## Document segment
Continuing on with ‘Allelujah! Don’t Bend! Ascend! we come to the piece “We Drift Like Worried Fire”, the second of the two elongated full band pieces. I feel like this is the more identifiable and traditional track  of the album in terms of the melodic structure, the rhythms in place and how the instruments interact. Utilizing a lot of space and beautiful harmonies that hover like clouds in a huge landscape, this song is angelic and speaks of a European tradition to sound that shows the band most rooted in a distant yet connected cultural approach. Drums open up wider than anywhere else before and dynamically shift around the music with a cohesive state that is remarkable. I feel a large sense of the modern rock community when  I hear this song that is altered with the elegant aura of violins, keys and other subtle, less abrasive instrumentation. The break downs in ”We Drift Like Worried Fire” that create the second half of the song bring a sense of space to the highest light possible. It’s a wonderful drive into a world of shape shifting tones and a field of dynamics only the most connected can achieve.

## Instructions to follow
Can you copy this review of "We Drift Like Worried Fire" word for word, from start to finish? The records aren't needed here.

## Stored data

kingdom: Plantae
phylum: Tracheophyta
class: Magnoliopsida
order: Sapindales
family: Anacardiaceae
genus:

## Final answer
Continuing on with ‘Allelujah! Don’t Bend! Ascend! we come to the piece “We Drift Like Worried Fire”, the second of the two elongated full band pieces. I feel like this is the more identifiable and traditional track  of the album in terms of the melodic structure, the rhythms in place and how the instruments interact. Utilizing a lot of space and beautiful harmonies that hover like clouds in a huge landscape, this song is angelic and speaks of a European tradition to sound that shows the band most rooted in a distant yet connected cultural approach. Drums open up wider than anywhere else before and dynamically shift around the music with a cohesive state that is remarkable. I feel a large sense of the modern rock community when  I hear this song that is altered with the elegant aura of violins, keys and other subtle, less abrasive instrumentation. The break downs in ”We Drift Like Worried Fire” that create the second half of the song bring a sense of space to the highest light possible. It’s a wonderful drive into a world of shape shifting tones and a field of dynamics only the most connected can achieve.